A logistics and real estate firm forecasts that e-commerce will fuel another surge in demand.

The industrial property market will continue its multi-year surge in 2017, fueled by the rapid growth of e-commerce, CBRE Group Inc., the Los Angeles-based real estate and logistics services giant, forecast yesterday.

CBRE said the average U.S. industrial rent, which was on track to set a new all-time high at the end of 2016, will increase by about 5 percent in 2017. The company also expects net demand—the amount of new leases minus vacated space—to outpace a slow but steady increase in new construction, a trend that has been in place for seven consecutive years. This could drop vacancy rates in 2017 to levels nearing 5 percent, which could eclipse the multi-year lows set in 2016.


As expected, e-commerce remains the industrial market's primary growth engine. Citing forecasts from research firm Forrester, U.S. online sales will increase by 9.3 percent annually over the next five years to $523 billion a year.
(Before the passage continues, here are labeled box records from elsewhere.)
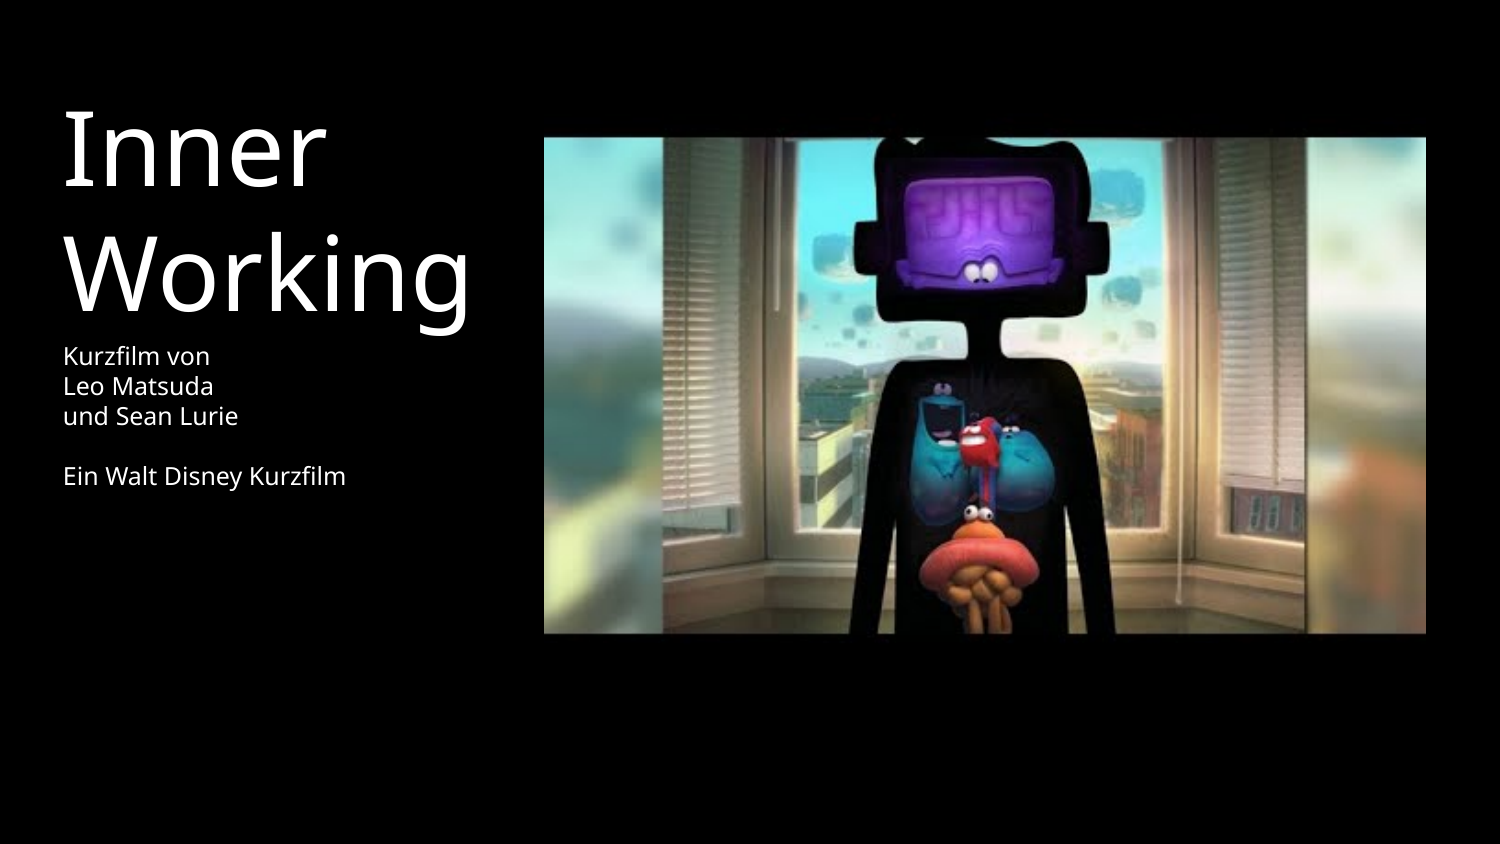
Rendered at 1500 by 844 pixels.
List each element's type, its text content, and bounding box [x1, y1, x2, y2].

picture [544, 55, 1426, 717]
text_box Kurzfilm von Leo Matsuda und Sean Lurie Ein Walt Disney Kurzfilm [47, 325, 389, 506]
text_box Inner Working [47, 67, 533, 348]
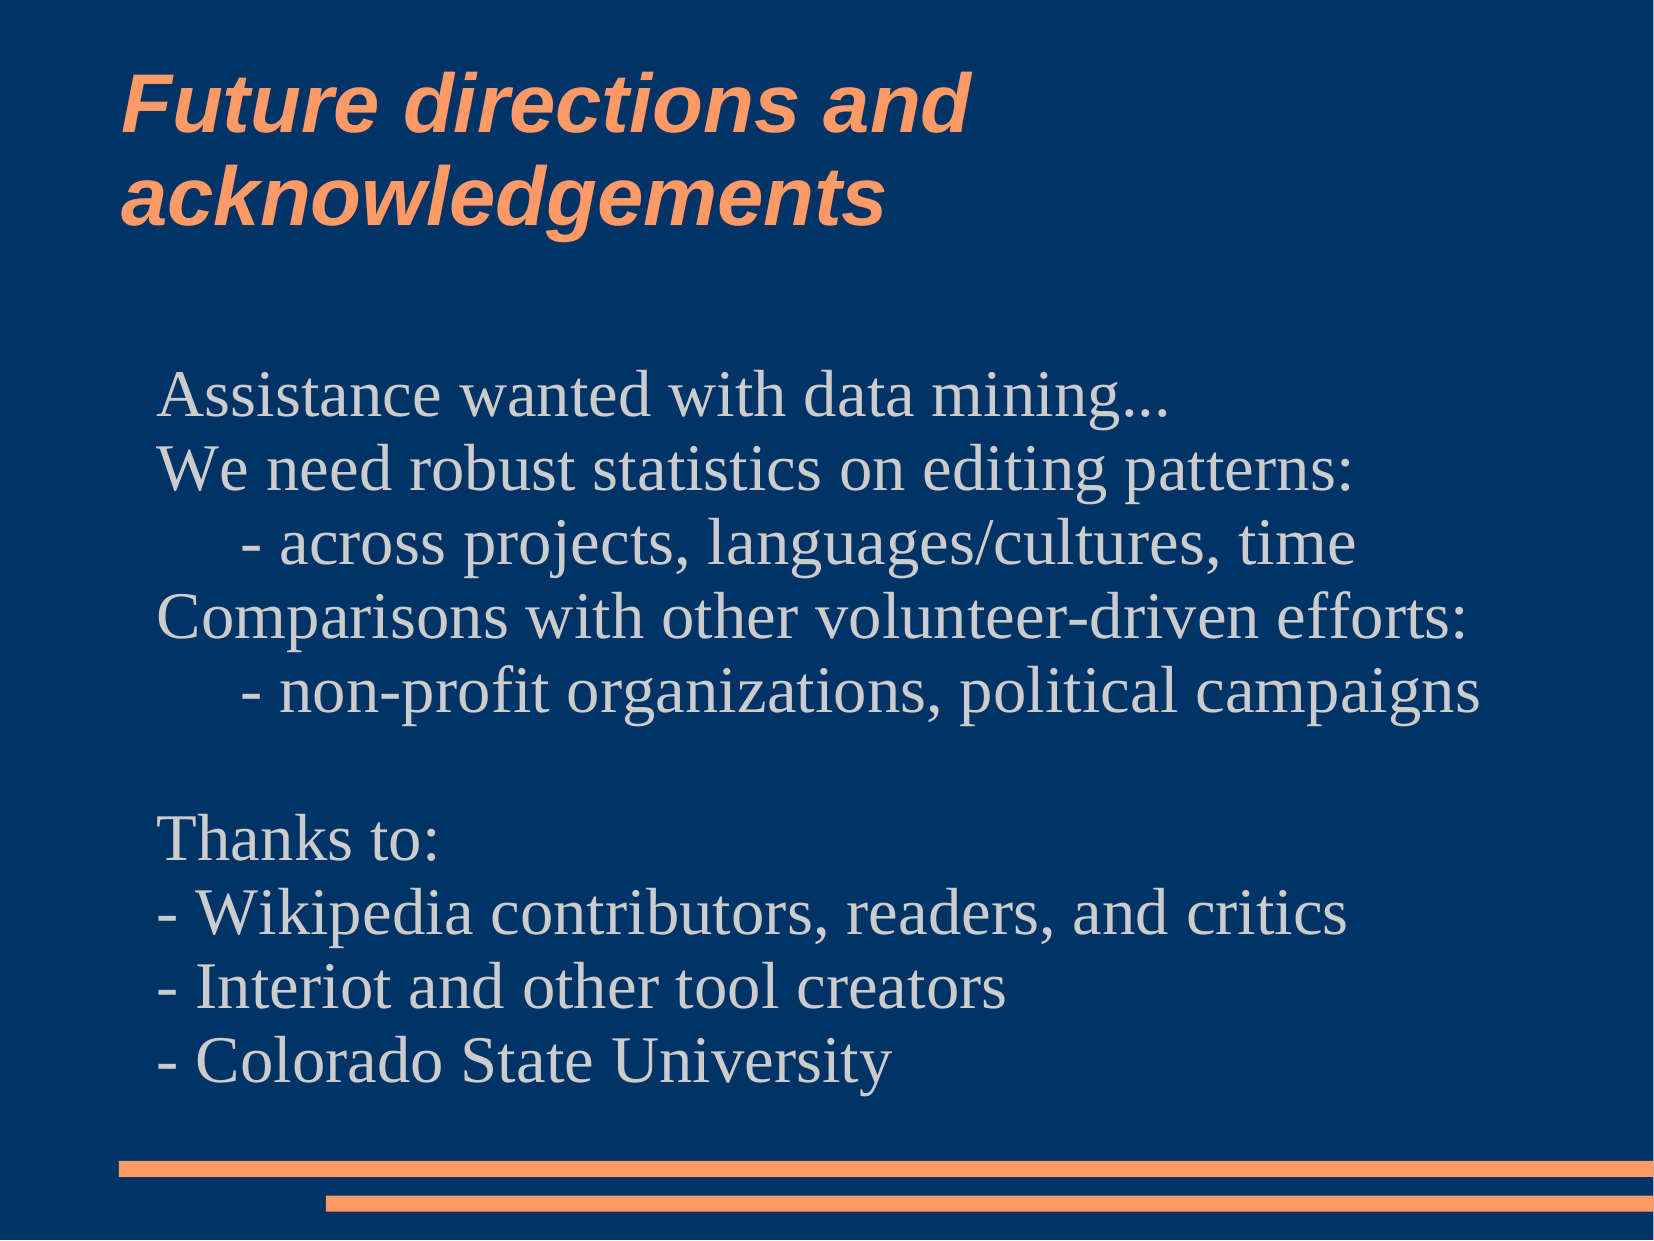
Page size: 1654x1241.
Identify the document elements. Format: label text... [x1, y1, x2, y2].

subtitle Assistance wanted with data mining... We need robust statistics on editing patterns: - across projects, languages/cultures, time Comparisons with other volunteer-driven efforts: - non-profit organizations, political campaigns Thanks to: - Wikipedia contributors, readers, and critics - Interiot and other tool creators - Colorado State University [121, 322, 1561, 1133]
title Future directions and acknowledgements [121, 46, 1534, 254]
At that pace, e-commerce will generate roughly 40 million square feet of new demand for U.S. industrial space each year through 2020, based on the industry rule of thumb that each $1 billion of new online sales volume creates demand for another 1 million square feet of warehouse and distribution space, CBRE said.

"E-commerce users typically need two to three times as much space as a traditional industrial occupier due to e-commerce's use of more labor and automation," said Adam Mullen, CBRE's senior managing director of industrial and logistics for the Americas. "Thus, as e-commerce growth continues unabated, industrial market conditions will remain favorable throughout 2017."
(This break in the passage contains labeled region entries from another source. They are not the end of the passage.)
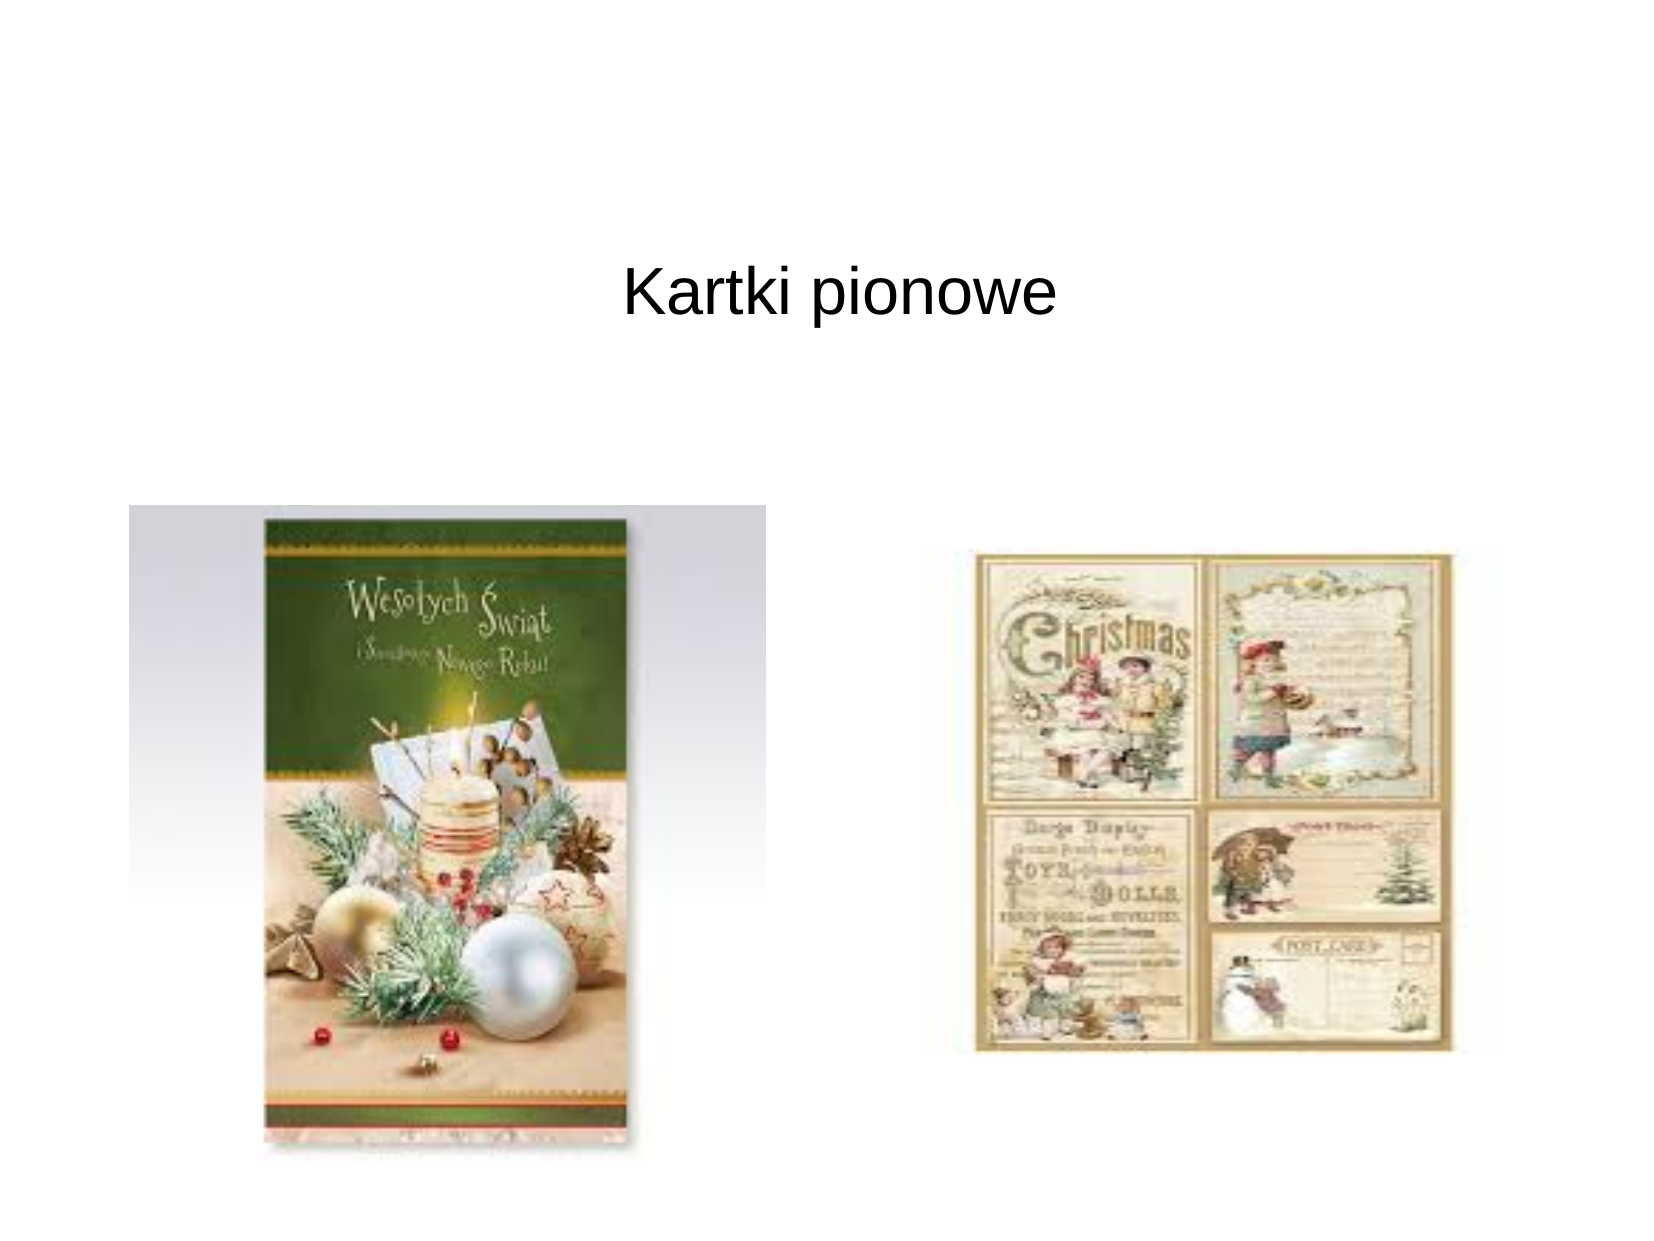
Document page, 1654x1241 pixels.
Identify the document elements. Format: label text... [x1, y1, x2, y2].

subtitle Kartki pionowe [96, 0, 1585, 814]
picture [813, 508, 1617, 1099]
picture [129, 505, 766, 1164]
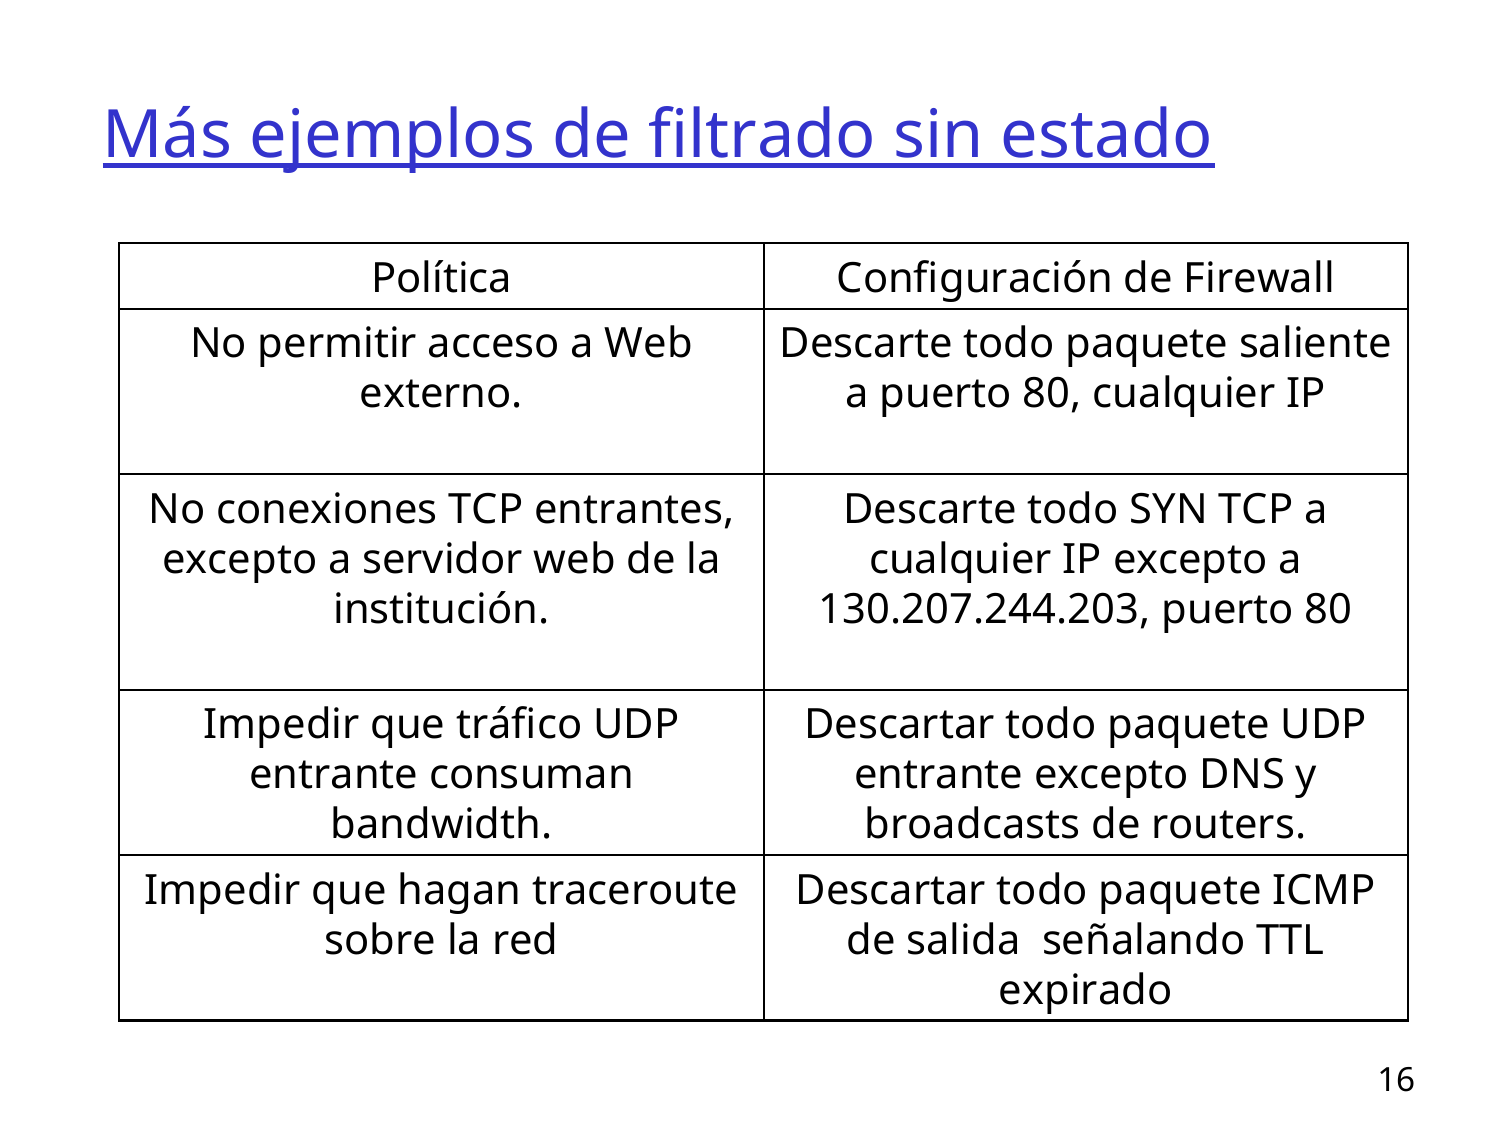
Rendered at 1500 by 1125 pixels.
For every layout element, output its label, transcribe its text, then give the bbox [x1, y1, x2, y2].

Even when cyclical growth levels off, the structural changes wrought by e-commerce will drive the industrial market toward what CBRE called a "new baseline" of activity. "While the market eventually will lose momentum, it will then settle into a new normal rather than retreating to levels predating the spread of e-commerce," said David Egan, CBRE's head of industrial and logistics research, the Americas.

CBRE said it is mildly optimistic about the U.S. economic outlook, noting the uncertainty surrounding the specifics of the Trump administration's policies.